- Born: Patricia McShane 1914 Portadown
- Died: 2010

= Patricia McCluskey =

Civil rights activist

Patricia McCluskey (1914–2010) was a Northern Ireland civil rights activist.

==Biography==
Patricia McCluskey was born Patricia McShane in 1914 in Portadown. Her father ran a drapery business. McCluskey trained as a home economics teacher in Scotland. During World War II McCluskey was working on evacuating children from cities into rural areas. McCluskey founded the Homeless Citizens League in 1963. They held what was to be the first march of the civil rights movement in Dungannon in June. She was also a founder of the Campaign for Social Justice. She was a councilor for the Dungannon Urban Council, elected in 1964 along with four other nationalists. McCluskey held the role for more than ten years.
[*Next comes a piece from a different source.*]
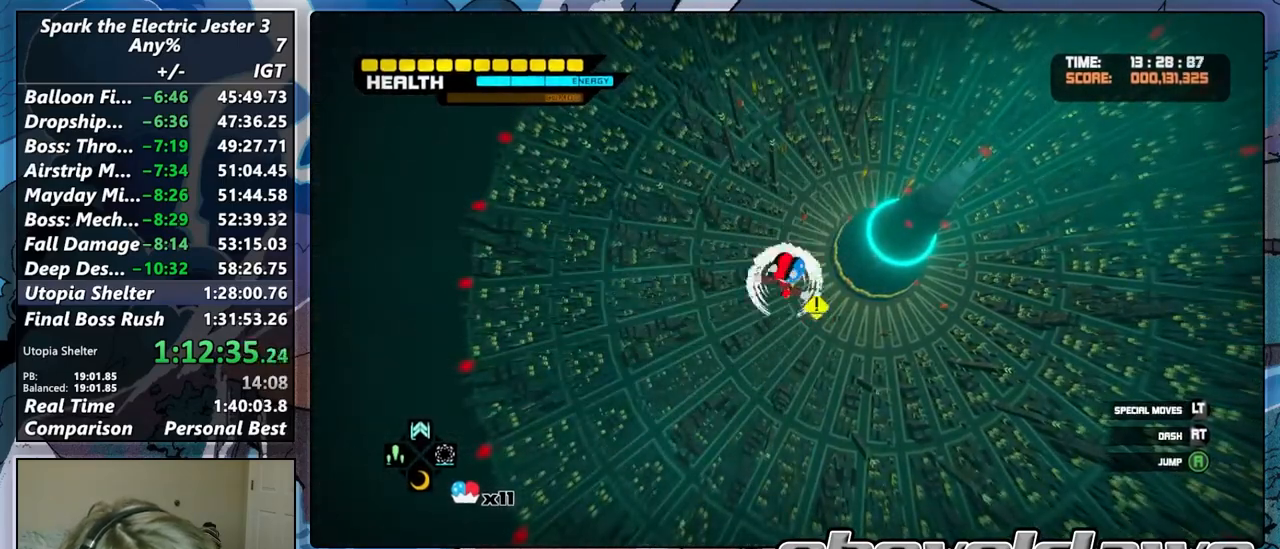
{"buttons": [], "left_stick": "center", "right_stick": "center", "button_events": [[50, "CROSS", "up"], [100, "CROSS", "down"], [200, "CROSS", "up"], [367, "L2", "up"]]}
She focused on ending discrimination in housing and jobs, collecting evidence and presenting it to the public. She spoke at a rally in Manchester in 1966 when she talked about how Northern Ireland Catholics wanted to live in harmony with their Protestant neighbours and this movement was aiming towards that end. She was also a member of the Northern Ireland Civil Rights Association.

==Personal life==
McCluskey married Conn McCluskey, a doctor and fellow activist. They lived in Keady and Dungannon. The couple had three daughters. When they retired the couple travelled Australia before they moved to Dublin. McCluskey died in 2010.